The Dharma of Education integrates western knowledge of pedagogy, informed by the rich body of educational research about teaching, learning, and curriculum, with the wisdom of the East. It is replete with personal and professional experiences, as well as wisdom stories from the East and the West. In The Dharma of Education I suggest that what is needed to prepare children and youth to manifest the respect, responsibility, compassion, grit, and resilience—the fundamental human values—they’ll need to thrive in the 21st century, is a shift from education to ‘educare’ (L. draw out, elicit), education for “life itself.”

The Challenge

There have been thirty-three years of concerted effort to improve K-12 education since “A Nation at Risk: The 1983 report by the National Commission on Excellence in Education.” Nevertheless, 7,000 students drop out of high school every day (www.dosomething.org) and the United States ranks seventeenth out of forty countries in overall educational performance (www.rankingamerica.wordpress.com).
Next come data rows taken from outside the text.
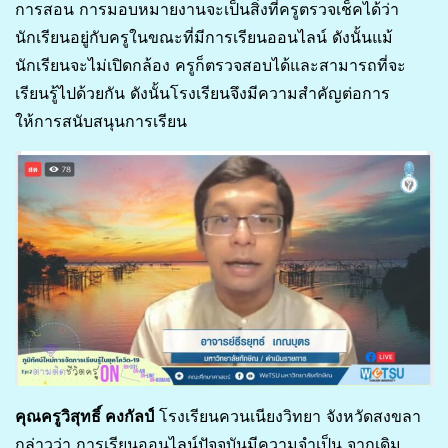
การสอน การมอบหมายงานจะเป็นสิ่งที่ครูตรวจเช็คได้ว่า
นักเรียนอยู่กับครูในขณะที่มีการเรียนออนไลน์ ดังนั้นแม้
นักเรียนจะไม่เปิดกล้อง ครูก็ตรวจสอบได้และสามารถที่จะ
เรียนรู้ไปด้วยกัน ดังนั้นโรงเรียนจึงมีความสำคัญต่อการ
ให้การสนับสนุนการเรียน
คุณครูวิสุทธิ์ คงกัลป์
โรงเรียนควนเนียงวิทยา จังหวัดสงขลา
กล่าวว่า การเรียนออนไลน์ปัจจุบันมีความจำเป็น จากเดิม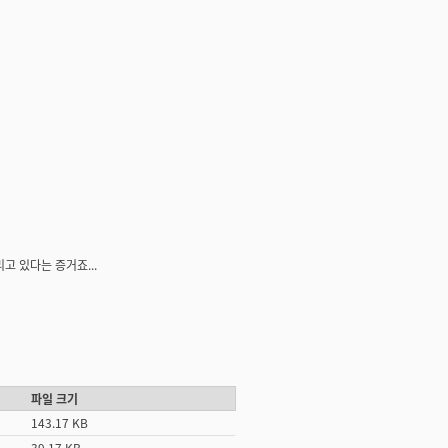
고 있다는 증거죠...
파일 크기
143.17 KB
39.17 KB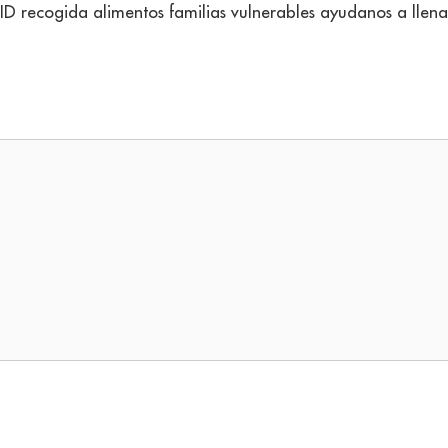
D recogida alimentos familias vulnerables ayudanos a llena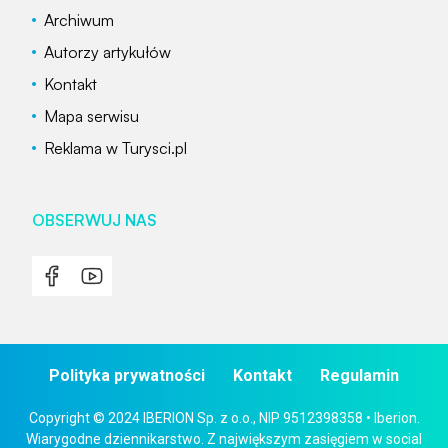
Archiwum
Autorzy artykułów
Kontakt
Mapa serwisu
Reklama w Turysci.pl
OBSERWUJ NAS
Polityka prywatności
Kontakt
Regulamin
Copyright © 2024 IBERION Sp. z o.o., NIP 9512398358 • Iberion.
Wiarygodne dziennikarstwo. Z największym zasięgiem w social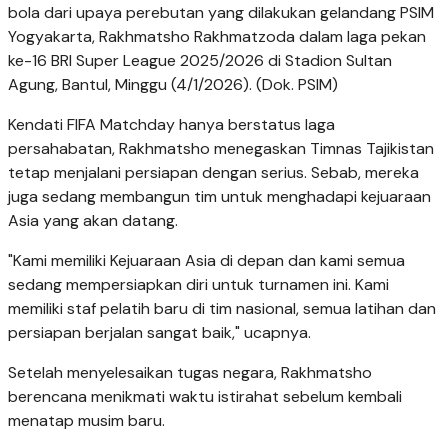
bola dari upaya perebutan yang dilakukan gelandang PSIM
Yogyakarta, Rakhmatsho Rakhmatzoda dalam laga pekan
ke-16 BRI Super League 2025/2026 di Stadion Sultan
Agung, Bantul, Minggu (4/1/2026). (Dok. PSIM)
Kendati FIFA Matchday hanya berstatus laga
persahabatan, Rakhmatsho menegaskan Timnas Tajikistan
tetap menjalani persiapan dengan serius. Sebab, mereka
juga sedang membangun tim untuk menghadapi kejuaraan
Asia yang akan datang.
"Kami memiliki Kejuaraan Asia di depan dan kami semua
sedang mempersiapkan diri untuk turnamen ini. Kami
memiliki staf pelatih baru di tim nasional, semua latihan dan
persiapan berjalan sangat baik," ucapnya.
Setelah menyelesaikan tugas negara, Rakhmatsho
berencana menikmati waktu istirahat sebelum kembali
menatap musim baru.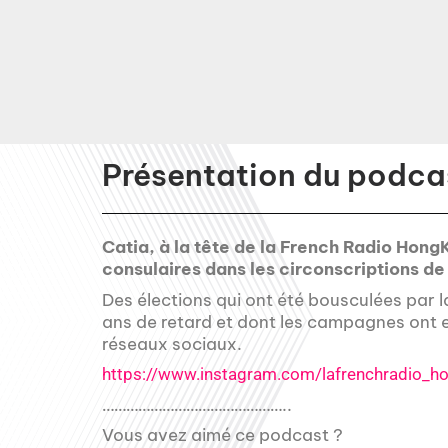
Présentation du podcas
Catia, à la tête de la French Radio Hon
consulaires dans les circonscriptions 
Des élections qui ont été bousculées par l
ans de retard et dont les campagnes ont eu
réseaux sociaux.
https://www.instagram.com/lafrenchradio_
………………………………………..
Vous avez aimé ce podcast ?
While there is an abundance of research on teaching and learning that has garnered excellent educational innovation, it is apparent that something went missing in the American dream of public education. What is it that we keep overlooking? The Dharma of Education does not suggest that it is something new; it simply sheds light on the primary duty, the dharma, of education to nurture the human potential without which children cannot develop fully. The challenges of living in an increasingly interdependent world in the 21st century demand much of our youth. Are we nurturing the fundamental human values, the qualities of resilience, insight, passion, perseverance, and wisdom they will need? The Dharma of Education examines what went missing and offers a comprehensive approach that combines the scientific research-based strategies of the West with the perennial wisdom of the East.

 Why Dharma of Education?

While dharma is a word that is more commonly associated with the East, the notions of nurturing human potential and human excellence, which are equally valued in the West, are implicit in it. The Sanskrit root of dharma is drh, meaning wear, that which is worn, that protects and lends charm and dignity to life. This is not something outside of ourselves, something we can buy. It is an intrinsic way of being that guides us to fulfill our human potential. As such, dharma is a fundamental and universal human value that embodies the aspirations of educators in the East and the West. By the early twentieth century John Dewey, the father of modern education, wondered whether an educational system conducted by a national state could fulfill the natural ends to which education must strive, positing that “Education is not preparation for life; education is life itself.” At the same time Vivekananda, one of the great teachers and patriotic saints of India, was reminding us,Education is the manifestation of the perfection already existing in man.John Dewey and Vivekenanda would no doubt agree with contemporary voices from the East and the West, like the Dalai Lama, Ken Robinson, Erik Erikson, and Wangari Maathai, that there is a need to transform education to nurture our sense of fundamental human values, to educate to ensure the protection of another’s essence as a developing person, and to reach a higher moral ground. In the midst of the polemics about educational outcomes we need to bring attention back to the true purpose of education and means to accomplish that. The statistics tell us that our failure and dropout rates are at a “tipping point” (Malcolm Gladwell). The Dharma of Education provides solutions that tip the scale in the direction of drawing out the human excellence needed for life itself.”